A questão política no Brasil é assustadora. Eu não fico tranquila. Eu moro no meio do mato e sei que há muitos fanáticos religiosos que podem me fazer mal, ser violentos comigo. Vivo com medo, mas pago todos os meus impostos, trabalho muito, ralei e ralo pra caramba para conquistar o que tenho… Mesmo tendo muito mais dificuldades que uma outra modelo. Porque se fosse uma modelo qualquer que tivesse feito um terço do que fiz, ela estava rica. E não sou rica. É um perrengue constante. Sabe quantos "não" eu ouvi na moda por ser trans? Escuto quase diariamente. De 20 trabalhos para os quais faço teste, pego 2 e as outras rejeições não são porque sou feia ou não tenho talento, é: "não porque ela é trans". E me falam isso na cara dura. "Não sei se queremos levantar essa causa", "não sei se nossa empresa quer levar esse tema ao debate"… E ainda comigo é mais difícil, por ser uma trans e ser negra. Toda essa questão da discriminação, e desse momento político, especialmente após a saída da Dilma, está caótico.

Como você vê o impeachment?
Eu não apoiava a Dilma porque sou uma pessoa muito atenta à natureza e o que ela fez nesse âmbito foi irresponsável. Ela não conseguiu acompanhar as questões ambientais no país, as florestas estão sendo destruídas, os índios perderam muita terra… Eu não era a favor dela, mas, sem querer fazer um pré-julgamento e já fazendo, sua saída contribui para o aumento da força dessa bancada religiosa, que não apoia a igualdade de direitos. Se você não está alinhado com a moral e regras deles, você é filho do diabo, merece ficar na desgraça e morrer. E infelizmente há muitos membros desse novo governo que pensam dessa forma. Tento rezar dia e noite pras novas gerações que chegam.

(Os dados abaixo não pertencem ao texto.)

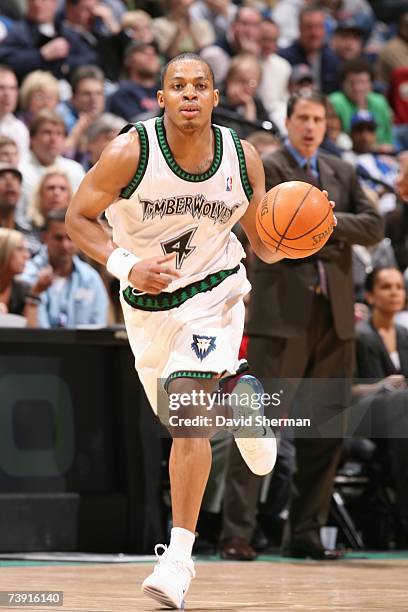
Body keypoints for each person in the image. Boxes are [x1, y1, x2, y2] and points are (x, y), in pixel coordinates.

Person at [64, 52, 311, 608]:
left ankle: (178, 558)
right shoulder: (130, 151)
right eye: (179, 86)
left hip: (215, 291)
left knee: (186, 417)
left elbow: (265, 243)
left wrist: (306, 230)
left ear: (216, 98)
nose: (191, 94)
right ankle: (237, 394)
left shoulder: (242, 159)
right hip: (147, 304)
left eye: (201, 85)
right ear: (161, 98)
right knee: (179, 410)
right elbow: (76, 218)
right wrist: (127, 265)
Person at [220, 90, 383, 562]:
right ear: (288, 122)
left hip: (335, 318)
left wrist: (320, 227)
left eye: (318, 119)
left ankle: (306, 533)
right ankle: (237, 532)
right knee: (258, 426)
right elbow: (265, 231)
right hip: (280, 316)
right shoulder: (266, 168)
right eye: (302, 118)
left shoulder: (344, 172)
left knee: (326, 430)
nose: (311, 126)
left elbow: (373, 226)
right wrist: (315, 233)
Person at [352, 266, 408, 547]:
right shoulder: (359, 336)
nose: (395, 292)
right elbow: (346, 389)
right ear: (371, 296)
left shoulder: (404, 334)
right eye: (386, 287)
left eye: (399, 286)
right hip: (364, 415)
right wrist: (382, 385)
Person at [21, 208, 108, 328]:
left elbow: (98, 326)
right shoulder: (27, 274)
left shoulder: (91, 278)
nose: (65, 245)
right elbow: (30, 331)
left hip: (82, 346)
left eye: (70, 238)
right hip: (38, 345)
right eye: (58, 238)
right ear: (45, 238)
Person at [0, 227, 49, 325]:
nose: (26, 255)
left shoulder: (23, 289)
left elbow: (30, 335)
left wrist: (35, 293)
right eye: (19, 249)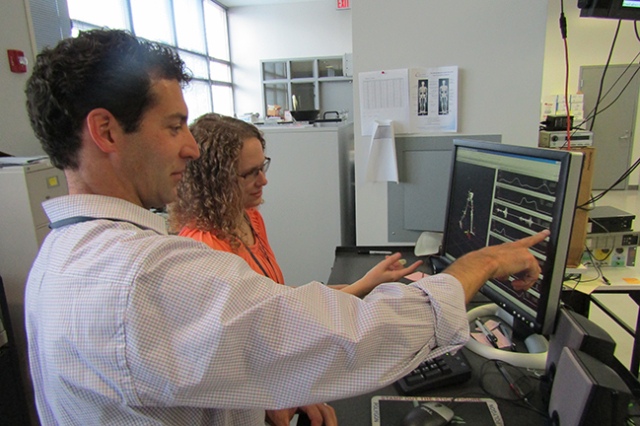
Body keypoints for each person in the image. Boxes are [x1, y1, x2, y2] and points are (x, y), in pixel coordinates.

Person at [24, 28, 547, 426]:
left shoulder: (56, 258)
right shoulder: (143, 274)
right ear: (106, 130)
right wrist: (482, 262)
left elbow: (247, 341)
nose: (190, 146)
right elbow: (352, 339)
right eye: (174, 126)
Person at [169, 113, 414, 294]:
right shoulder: (203, 249)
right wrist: (363, 286)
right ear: (216, 181)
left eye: (262, 167)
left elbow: (279, 295)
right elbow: (274, 317)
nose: (263, 180)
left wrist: (362, 284)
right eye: (251, 173)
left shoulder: (249, 216)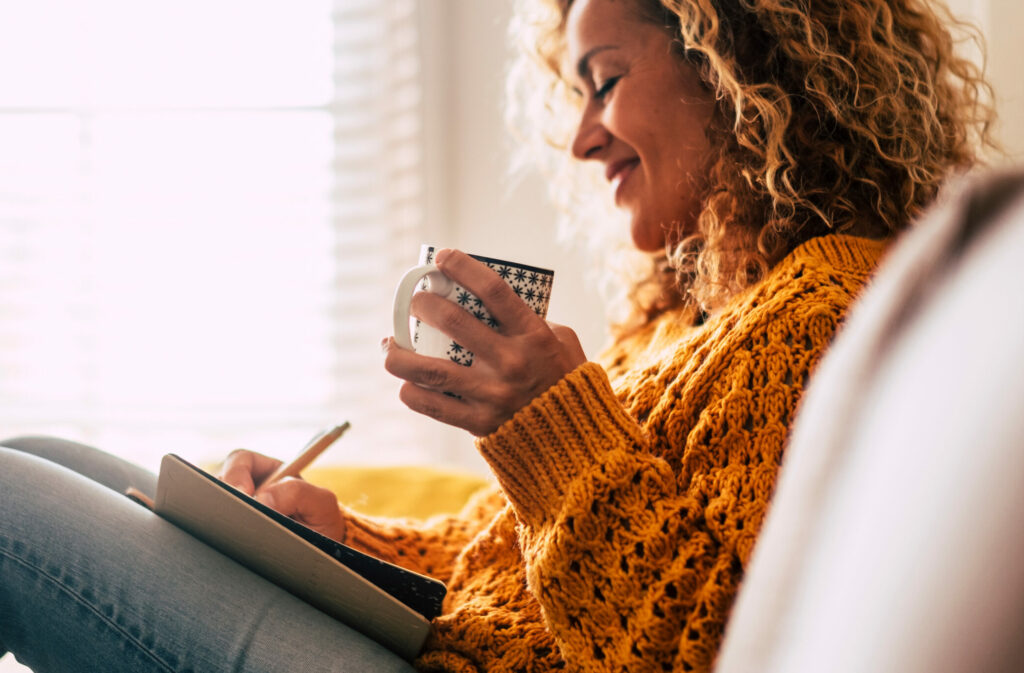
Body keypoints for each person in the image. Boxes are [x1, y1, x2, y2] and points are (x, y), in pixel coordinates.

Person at [0, 0, 994, 671]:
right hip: (451, 645)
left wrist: (550, 428)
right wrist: (343, 544)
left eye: (603, 81)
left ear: (737, 70)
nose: (580, 136)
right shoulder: (688, 314)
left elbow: (705, 644)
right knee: (39, 455)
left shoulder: (826, 312)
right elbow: (514, 567)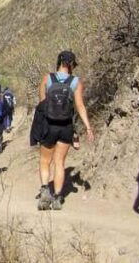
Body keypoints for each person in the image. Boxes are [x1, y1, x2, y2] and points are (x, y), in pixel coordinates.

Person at [36, 51, 94, 210]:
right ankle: (57, 197)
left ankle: (44, 192)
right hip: (66, 127)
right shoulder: (76, 82)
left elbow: (42, 104)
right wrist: (88, 127)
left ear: (59, 62)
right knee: (59, 163)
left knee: (45, 161)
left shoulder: (47, 79)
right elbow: (80, 106)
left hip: (49, 125)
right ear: (72, 64)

Já estou velha, indo pros 40 anos, aprendi muita coisa nessa vida (que vou levar pras outras), mas fico triste ao ver os meninos e meninas novos, gays, lésbicas, trans, negros e negras, e pensar que essas pessoas pregam contra elas, falando coisas absurdas contra essas crianças, que vão querer crescer e ter uma vida digna, mas não poderão por esse estigma criado por esses que pregam contra nosso direito a viver! Só queremos isso: o direito de vida. Nada mais.

Recentemente, a Lei Maria da Penha foi ampliada para englobar trans, mesmo que não tenham feito operação ou alterado seu nome em seus registros. Como você vê essa decisão do Conselho Nacional de Procuradores-Gerais?
Foi uma decisão linda, incrível. Quando vi a lei aprovada, fiquei muito feliz mesmo. E é isso que temos que fazer: ter paciência e não perder o foco. Somos juntos, todos os que são a favor da paz e do amor na Terra, somos guerreiros disso. Porque vivemos em um planeta onde essa mentalidade está acabando. Nascemos pra luz, pra igualdade. Então todos temos essa missão, sermos ativistas sobre isso. Não sou só militante das minhas causas, mas de todas aquelas que podem não me dizer respeito diretamente, mas que apontam pra injustiças sociais no mundo. O que abriu minha luta, minha estrada, foi minha transexualidade, e com o que aprendi daí, comecei a lutar. Pelo amor livre e incondicional. E isso é o mais importante para minha vida hoje.